Nice! So now we can do something like this:

# echo -n '55f80d132e8b68eb' | xxd -r -p | openssl dgst -sha1 -mac HMAC -macopt key:645a487340f4c7f0
(stdin)= 2f0928b4bb365b4a590d84960a7cd04fd2d80221

I hope to show a practical use of the above in a future blog post!

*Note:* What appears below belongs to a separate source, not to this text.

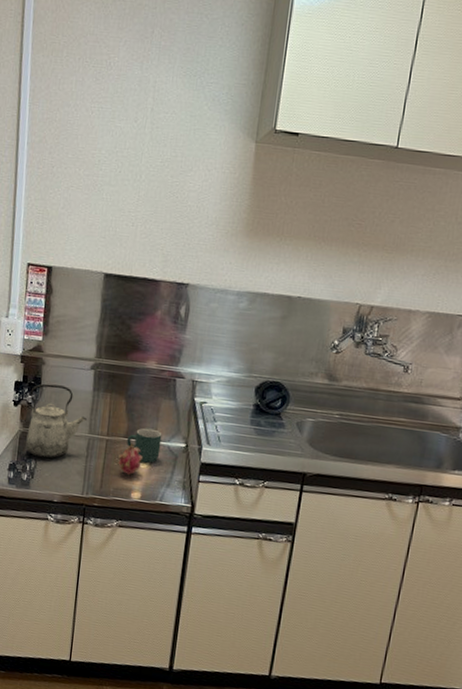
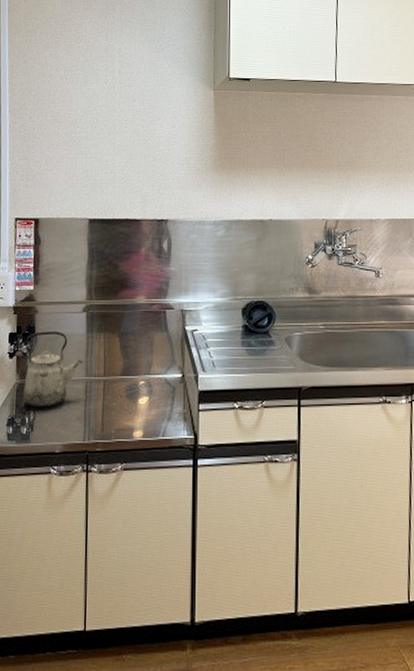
fruit: present [118,443,142,476] -> none [117,380,141,415]
mug: present [127,428,162,463] -> none [124,363,158,398]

Finally, I will just confirm some details of the system that gave the above output:

# rpm -qa | grep openssl
openssl-1.0.0-20.el6_2.5.x86_64

# cat /etc/redhat-release
CentOS release 6.2 (Final)

By the way, if your wondering about the '(stdin)= ' that openssl is outputing, then see my previous blog post on this subject.

3 comments:

PuZZleDucK said...

Woot! You're a life saver Nigel!

I've been struggling with this for ages, I was using the flags:
-sha1 -macopt hexkey:FFFF -hmac ''

I was triggering hmac with the "-hmac ''" flag, but obviously I needed to drop the empty-key hmac entry and use "-mac HMAC" instead... thanks again!!

joefitz said...

On OSX I'm using OpenSSL 0.9.8zh 14 Jan 2016 and it is giving me this error message:

unknown option '-mac'

seems it only has -hmac... not sure how I can use binary keys.

joefitz said...

My mistake was that openssl is no longer symbolically linking the files in homebrew and so I was using the system version of openssl instead of the newer 1.0.2 version I thought I had installed. When I explicitly reference the homebrew version your examples work great.